Reproduce only what runs from the line containing "また、旦那の新藤さんは長谷川京子" to the line containing "Typ: studánka, občasný zdroj" in the records below, inclusive. Keep it exact, and keep the pictures out.

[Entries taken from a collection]
● ● ● ● ●

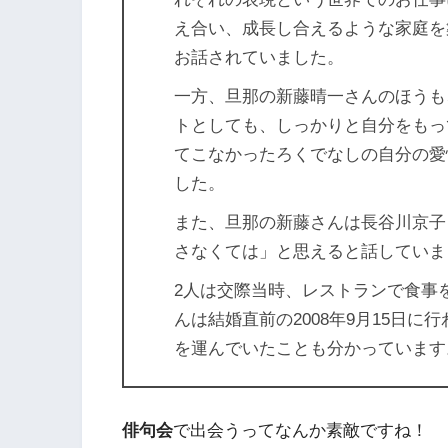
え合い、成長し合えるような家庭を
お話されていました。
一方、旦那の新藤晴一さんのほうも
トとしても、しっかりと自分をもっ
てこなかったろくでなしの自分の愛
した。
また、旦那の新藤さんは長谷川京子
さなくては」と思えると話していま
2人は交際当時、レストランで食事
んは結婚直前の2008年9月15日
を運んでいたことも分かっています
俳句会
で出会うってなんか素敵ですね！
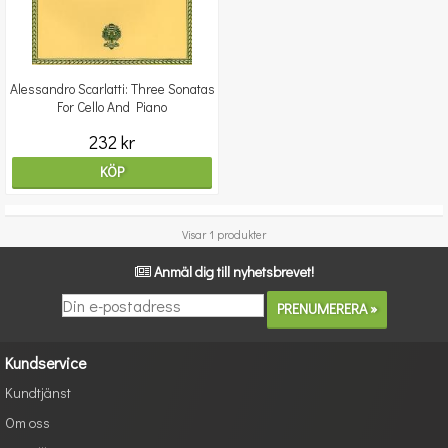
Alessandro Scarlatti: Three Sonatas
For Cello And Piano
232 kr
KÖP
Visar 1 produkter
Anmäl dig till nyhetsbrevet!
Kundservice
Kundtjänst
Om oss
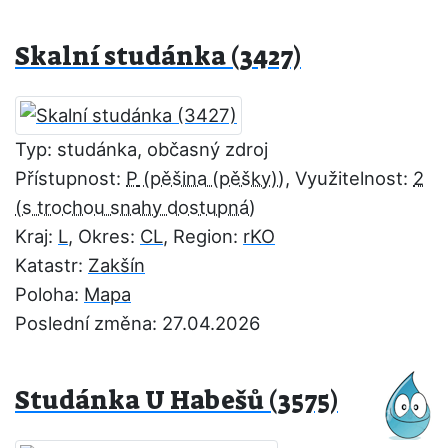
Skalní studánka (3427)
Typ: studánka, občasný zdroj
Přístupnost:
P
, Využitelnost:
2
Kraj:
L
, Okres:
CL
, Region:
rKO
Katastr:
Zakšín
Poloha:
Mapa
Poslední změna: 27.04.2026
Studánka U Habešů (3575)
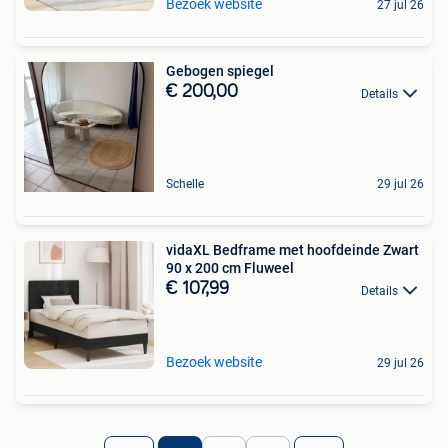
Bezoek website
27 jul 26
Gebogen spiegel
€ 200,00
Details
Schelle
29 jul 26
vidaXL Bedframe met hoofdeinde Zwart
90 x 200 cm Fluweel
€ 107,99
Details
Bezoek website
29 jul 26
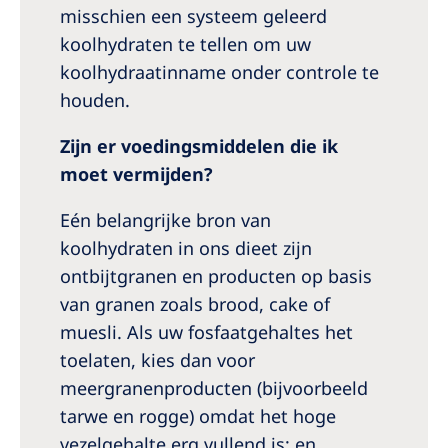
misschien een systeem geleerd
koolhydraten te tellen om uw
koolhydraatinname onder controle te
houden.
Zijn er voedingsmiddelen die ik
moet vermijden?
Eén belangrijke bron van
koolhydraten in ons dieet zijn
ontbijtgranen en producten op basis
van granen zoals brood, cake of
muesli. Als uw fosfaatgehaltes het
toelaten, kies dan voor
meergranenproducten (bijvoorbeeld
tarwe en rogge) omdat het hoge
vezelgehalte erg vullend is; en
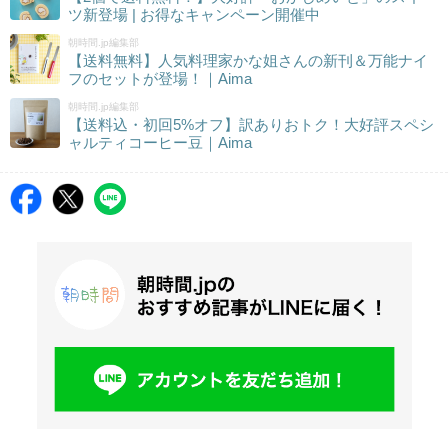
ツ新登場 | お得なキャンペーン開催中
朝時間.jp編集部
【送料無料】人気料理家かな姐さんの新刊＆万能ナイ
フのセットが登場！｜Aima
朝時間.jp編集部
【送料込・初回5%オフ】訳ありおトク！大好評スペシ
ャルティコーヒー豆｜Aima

● ● ● ● ●

• [EXERCISE ANSWER]
また、旦那の新藤さんは長谷川京子
さなくては」と思えると話していま
2人は交際当時、レストランで食事
んは結婚直前の2008年9月15日
を運んでいたことも分かっています
俳句会
で出会うってなんか素敵ですね！
Alessandro Scarlatti: Three Sonatas
For Cello And Piano
232 kr
KÖP
Visar 1 produkter
Anmäl dig till nyhetsbrevet!
Kundservice
Kundtjänst
Om oss
Skalní studánka (3427)
Typ: studánka, občasný zdroj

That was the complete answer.